Graeme Thompson was just 20 years old when he followed in his father’s footsteps and joined Northumbria Police as a police constable, initially serving South Tyneside in 1982.
Over the next 30 years, he worked as a response officer in Cramlington, South Tyneside and Hebburn, before joining the training department.
The 59-year-old retired in 2012, but after a year away filled in an application to become a call handler and is now working in the communications centre in Ponteland, passing on his experience to his colleagues.
Graeme said: “Sometimes I think to myself ‘where has the time gone to?’.
“I joined when I was 20 years old and now I am on the wrong side of 55, but if I could do it all again I would.
“I was in the retail trade, but my father had been in the police force and family friends were in the police force so it seemed like the natural thing to do.
“Thirty years down the line I have done my service. I have seen some nice things, I have seen some bad things and I have dealt with some horrible things.
“I don’t do golf and so when this job came up I decided to apply, rather than just sit back during my retirement. I get a buzz from doing it and I enjoy it.”
Graeme said that one of the most challenging aspects of working as a call handler is keeping vulnerable people on the phone.
He has answered tens of thousands of calls in the last five years and the most important thing for him is to “stay calm and keep control of the situation”.
“It can be very difficult when you get someone on the line who is very distressed, very upset, they could be very suicidal and speaking to you with a knife to their throat,” said Graeme.
“When I have calls like that I try to do my best to stay calm and keep control of the situation, and keep control of the caller.
“You don’t want to let them get off the line, you want to keep them talking so that you can get the officers there so they can handle the situation.

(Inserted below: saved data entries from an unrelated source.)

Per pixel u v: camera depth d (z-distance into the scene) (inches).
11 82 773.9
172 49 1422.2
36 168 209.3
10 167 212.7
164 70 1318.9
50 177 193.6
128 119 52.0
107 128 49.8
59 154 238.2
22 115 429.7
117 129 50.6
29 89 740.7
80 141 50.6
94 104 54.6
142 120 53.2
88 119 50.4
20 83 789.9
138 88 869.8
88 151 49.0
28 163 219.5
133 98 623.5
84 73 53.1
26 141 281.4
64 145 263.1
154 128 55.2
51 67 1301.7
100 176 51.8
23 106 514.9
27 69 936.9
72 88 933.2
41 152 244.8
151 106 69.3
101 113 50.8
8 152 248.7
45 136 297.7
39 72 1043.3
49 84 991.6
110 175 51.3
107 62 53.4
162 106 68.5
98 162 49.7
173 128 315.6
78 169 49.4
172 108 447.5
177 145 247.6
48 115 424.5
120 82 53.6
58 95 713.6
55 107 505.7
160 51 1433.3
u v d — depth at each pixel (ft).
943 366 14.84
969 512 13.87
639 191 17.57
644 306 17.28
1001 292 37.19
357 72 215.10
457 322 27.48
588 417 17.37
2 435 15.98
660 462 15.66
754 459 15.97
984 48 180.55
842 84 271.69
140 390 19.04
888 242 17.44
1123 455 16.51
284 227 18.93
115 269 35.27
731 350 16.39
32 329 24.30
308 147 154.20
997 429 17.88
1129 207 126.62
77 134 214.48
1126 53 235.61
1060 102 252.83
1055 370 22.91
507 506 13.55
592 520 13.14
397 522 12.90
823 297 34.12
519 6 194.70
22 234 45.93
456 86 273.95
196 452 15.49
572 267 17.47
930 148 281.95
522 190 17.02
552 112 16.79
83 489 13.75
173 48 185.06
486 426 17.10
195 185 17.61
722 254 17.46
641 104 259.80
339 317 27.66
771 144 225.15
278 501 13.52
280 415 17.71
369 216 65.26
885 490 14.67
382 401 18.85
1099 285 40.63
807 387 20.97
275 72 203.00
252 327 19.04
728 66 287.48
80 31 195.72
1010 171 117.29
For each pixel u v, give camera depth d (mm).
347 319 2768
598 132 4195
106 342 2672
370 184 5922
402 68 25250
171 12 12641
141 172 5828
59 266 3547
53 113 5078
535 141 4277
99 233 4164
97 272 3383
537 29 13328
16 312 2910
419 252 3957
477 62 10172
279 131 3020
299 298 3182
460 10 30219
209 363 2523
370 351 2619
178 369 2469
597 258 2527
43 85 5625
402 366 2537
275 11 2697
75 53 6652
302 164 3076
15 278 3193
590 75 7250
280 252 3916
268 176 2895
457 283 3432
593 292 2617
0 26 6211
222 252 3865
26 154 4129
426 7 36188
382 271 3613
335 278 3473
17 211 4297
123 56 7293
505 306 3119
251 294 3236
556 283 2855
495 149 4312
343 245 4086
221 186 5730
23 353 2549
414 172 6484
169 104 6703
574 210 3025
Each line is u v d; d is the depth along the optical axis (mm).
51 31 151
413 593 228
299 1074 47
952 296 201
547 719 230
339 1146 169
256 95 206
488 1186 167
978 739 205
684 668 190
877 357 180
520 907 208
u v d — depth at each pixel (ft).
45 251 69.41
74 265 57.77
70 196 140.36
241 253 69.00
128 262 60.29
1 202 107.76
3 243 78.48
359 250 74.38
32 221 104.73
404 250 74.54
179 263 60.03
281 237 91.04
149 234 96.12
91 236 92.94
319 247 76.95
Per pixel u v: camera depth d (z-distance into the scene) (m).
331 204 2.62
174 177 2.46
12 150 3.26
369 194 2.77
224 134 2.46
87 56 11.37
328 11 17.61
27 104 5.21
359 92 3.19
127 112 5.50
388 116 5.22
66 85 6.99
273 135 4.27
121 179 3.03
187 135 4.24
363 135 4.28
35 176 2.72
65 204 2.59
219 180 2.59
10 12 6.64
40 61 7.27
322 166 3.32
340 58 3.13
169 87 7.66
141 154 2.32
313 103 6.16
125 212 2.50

“It can be demanding to ask those pertinent questions when somebody is in such distress at the end of the phone, but all we can do is deal with those jobs professionally.
“Everyone does their best because you want an outcome where you can ultimately keep that person safe, which is what it is all about.
“I am proud of those successes. When you have stopped someone breaking into someone’s house, or if you have stopped someone from committing suicide, then it does make you feel proud.”